'''
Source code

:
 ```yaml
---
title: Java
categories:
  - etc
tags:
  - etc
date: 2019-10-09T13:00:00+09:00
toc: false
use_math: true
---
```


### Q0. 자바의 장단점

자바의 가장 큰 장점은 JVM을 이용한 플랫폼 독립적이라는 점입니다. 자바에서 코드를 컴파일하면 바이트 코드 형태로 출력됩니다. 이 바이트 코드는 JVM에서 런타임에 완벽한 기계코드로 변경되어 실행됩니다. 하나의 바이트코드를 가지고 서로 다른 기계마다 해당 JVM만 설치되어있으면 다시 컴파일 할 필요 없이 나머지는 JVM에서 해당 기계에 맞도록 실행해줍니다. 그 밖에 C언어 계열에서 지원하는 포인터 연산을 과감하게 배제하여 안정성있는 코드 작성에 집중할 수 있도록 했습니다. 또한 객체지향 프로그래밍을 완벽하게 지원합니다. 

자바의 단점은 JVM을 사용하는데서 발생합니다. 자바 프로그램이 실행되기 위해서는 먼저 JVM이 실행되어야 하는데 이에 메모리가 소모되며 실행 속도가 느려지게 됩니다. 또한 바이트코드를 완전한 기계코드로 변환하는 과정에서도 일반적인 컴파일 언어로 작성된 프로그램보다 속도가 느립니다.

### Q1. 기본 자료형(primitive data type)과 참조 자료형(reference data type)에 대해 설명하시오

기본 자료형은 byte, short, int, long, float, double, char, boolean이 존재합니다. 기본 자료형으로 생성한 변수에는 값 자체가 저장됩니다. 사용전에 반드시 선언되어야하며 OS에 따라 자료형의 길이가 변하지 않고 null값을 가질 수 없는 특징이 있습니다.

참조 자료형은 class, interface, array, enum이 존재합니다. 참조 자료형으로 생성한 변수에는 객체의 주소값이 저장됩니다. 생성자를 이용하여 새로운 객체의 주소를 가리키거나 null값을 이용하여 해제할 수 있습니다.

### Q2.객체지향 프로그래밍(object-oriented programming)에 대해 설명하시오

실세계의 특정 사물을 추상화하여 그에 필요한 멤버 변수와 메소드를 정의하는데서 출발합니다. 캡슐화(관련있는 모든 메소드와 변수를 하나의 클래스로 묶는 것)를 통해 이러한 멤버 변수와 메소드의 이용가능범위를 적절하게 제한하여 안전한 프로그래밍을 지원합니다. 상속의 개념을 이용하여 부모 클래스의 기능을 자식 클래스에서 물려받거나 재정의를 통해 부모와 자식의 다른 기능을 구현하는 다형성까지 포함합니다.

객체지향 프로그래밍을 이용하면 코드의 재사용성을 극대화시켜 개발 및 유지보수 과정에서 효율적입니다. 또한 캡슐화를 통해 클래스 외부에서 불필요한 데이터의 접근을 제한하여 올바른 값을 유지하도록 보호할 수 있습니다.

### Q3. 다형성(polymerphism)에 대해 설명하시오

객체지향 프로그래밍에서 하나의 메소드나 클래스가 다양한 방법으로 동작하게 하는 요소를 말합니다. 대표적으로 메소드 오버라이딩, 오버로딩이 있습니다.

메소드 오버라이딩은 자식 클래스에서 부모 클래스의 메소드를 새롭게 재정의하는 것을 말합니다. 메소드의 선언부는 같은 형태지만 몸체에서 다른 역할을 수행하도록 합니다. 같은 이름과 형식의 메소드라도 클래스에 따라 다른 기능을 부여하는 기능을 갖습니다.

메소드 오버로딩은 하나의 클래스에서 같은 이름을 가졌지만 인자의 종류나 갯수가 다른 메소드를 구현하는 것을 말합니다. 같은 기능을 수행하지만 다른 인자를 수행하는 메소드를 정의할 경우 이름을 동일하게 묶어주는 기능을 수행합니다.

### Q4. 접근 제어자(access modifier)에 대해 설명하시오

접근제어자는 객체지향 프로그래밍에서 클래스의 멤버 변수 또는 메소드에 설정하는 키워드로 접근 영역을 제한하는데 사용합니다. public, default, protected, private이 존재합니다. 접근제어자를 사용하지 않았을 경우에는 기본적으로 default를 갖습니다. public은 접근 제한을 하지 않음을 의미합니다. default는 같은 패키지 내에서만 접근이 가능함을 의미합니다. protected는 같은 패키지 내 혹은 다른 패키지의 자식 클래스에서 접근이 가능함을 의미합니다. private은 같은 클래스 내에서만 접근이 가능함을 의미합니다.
'''
* _Work order_:
Would you return every line of the data above exactly?

* _Answer for this exercise_:
Source code

:
 ```yaml
---
title: Java
categories:
  - etc
tags:
  - etc
date: 2019-10-09T13:00:00+09:00
toc: false
use_math: true
---
```


### Q0. 자바의 장단점

자바의 가장 큰 장점은 JVM을 이용한 플랫폼 독립적이라는 점입니다. 자바에서 코드를 컴파일하면 바이트 코드 형태로 출력됩니다. 이 바이트 코드는 JVM에서 런타임에 완벽한 기계코드로 변경되어 실행됩니다. 하나의 바이트코드를 가지고 서로 다른 기계마다 해당 JVM만 설치되어있으면 다시 컴파일 할 필요 없이 나머지는 JVM에서 해당 기계에 맞도록 실행해줍니다. 그 밖에 C언어 계열에서 지원하는 포인터 연산을 과감하게 배제하여 안정성있는 코드 작성에 집중할 수 있도록 했습니다. 또한 객체지향 프로그래밍을 완벽하게 지원합니다. 

자바의 단점은 JVM을 사용하는데서 발생합니다. 자바 프로그램이 실행되기 위해서는 먼저 JVM이 실행되어야 하는데 이에 메모리가 소모되며 실행 속도가 느려지게 됩니다. 또한 바이트코드를 완전한 기계코드로 변환하는 과정에서도 일반적인 컴파일 언어로 작성된 프로그램보다 속도가 느립니다.

### Q1. 기본 자료형(primitive data type)과 참조 자료형(reference data type)에 대해 설명하시오

기본 자료형은 byte, short, int, long, float, double, char, boolean이 존재합니다. 기본 자료형으로 생성한 변수에는 값 자체가 저장됩니다. 사용전에 반드시 선언되어야하며 OS에 따라 자료형의 길이가 변하지 않고 null값을 가질 수 없는 특징이 있습니다.

참조 자료형은 class, interface, array, enum이 존재합니다. 참조 자료형으로 생성한 변수에는 객체의 주소값이 저장됩니다. 생성자를 이용하여 새로운 객체의 주소를 가리키거나 null값을 이용하여 해제할 수 있습니다.

### Q2.객체지향 프로그래밍(object-oriented programming)에 대해 설명하시오

실세계의 특정 사물을 추상화하여 그에 필요한 멤버 변수와 메소드를 정의하는데서 출발합니다. 캡슐화(관련있는 모든 메소드와 변수를 하나의 클래스로 묶는 것)를 통해 이러한 멤버 변수와 메소드의 이용가능범위를 적절하게 제한하여 안전한 프로그래밍을 지원합니다. 상속의 개념을 이용하여 부모 클래스의 기능을 자식 클래스에서 물려받거나 재정의를 통해 부모와 자식의 다른 기능을 구현하는 다형성까지 포함합니다.

객체지향 프로그래밍을 이용하면 코드의 재사용성을 극대화시켜 개발 및 유지보수 과정에서 효율적입니다. 또한 캡슐화를 통해 클래스 외부에서 불필요한 데이터의 접근을 제한하여 올바른 값을 유지하도록 보호할 수 있습니다.

### Q3. 다형성(polymerphism)에 대해 설명하시오

객체지향 프로그래밍에서 하나의 메소드나 클래스가 다양한 방법으로 동작하게 하는 요소를 말합니다. 대표적으로 메소드 오버라이딩, 오버로딩이 있습니다.

메소드 오버라이딩은 자식 클래스에서 부모 클래스의 메소드를 새롭게 재정의하는 것을 말합니다. 메소드의 선언부는 같은 형태지만 몸체에서 다른 역할을 수행하도록 합니다. 같은 이름과 형식의 메소드라도 클래스에 따라 다른 기능을 부여하는 기능을 갖습니다.

메소드 오버로딩은 하나의 클래스에서 같은 이름을 가졌지만 인자의 종류나 갯수가 다른 메소드를 구현하는 것을 말합니다. 같은 기능을 수행하지만 다른 인자를 수행하는 메소드를 정의할 경우 이름을 동일하게 묶어주는 기능을 수행합니다.

### Q4. 접근 제어자(access modifier)에 대해 설명하시오

접근제어자는 객체지향 프로그래밍에서 클래스의 멤버 변수 또는 메소드에 설정하는 키워드로 접근 영역을 제한하는데 사용합니다. public, default, protected, private이 존재합니다. 접근제어자를 사용하지 않았을 경우에는 기본적으로 default를 갖습니다. public은 접근 제한을 하지 않음을 의미합니다. default는 같은 패키지 내에서만 접근이 가능함을 의미합니다. protected는 같은 패키지 내 혹은 다른 패키지의 자식 클래스에서 접근이 가능함을 의미합니다. private은 같은 클래스 내에서만 접근이 가능함을 의미합니다.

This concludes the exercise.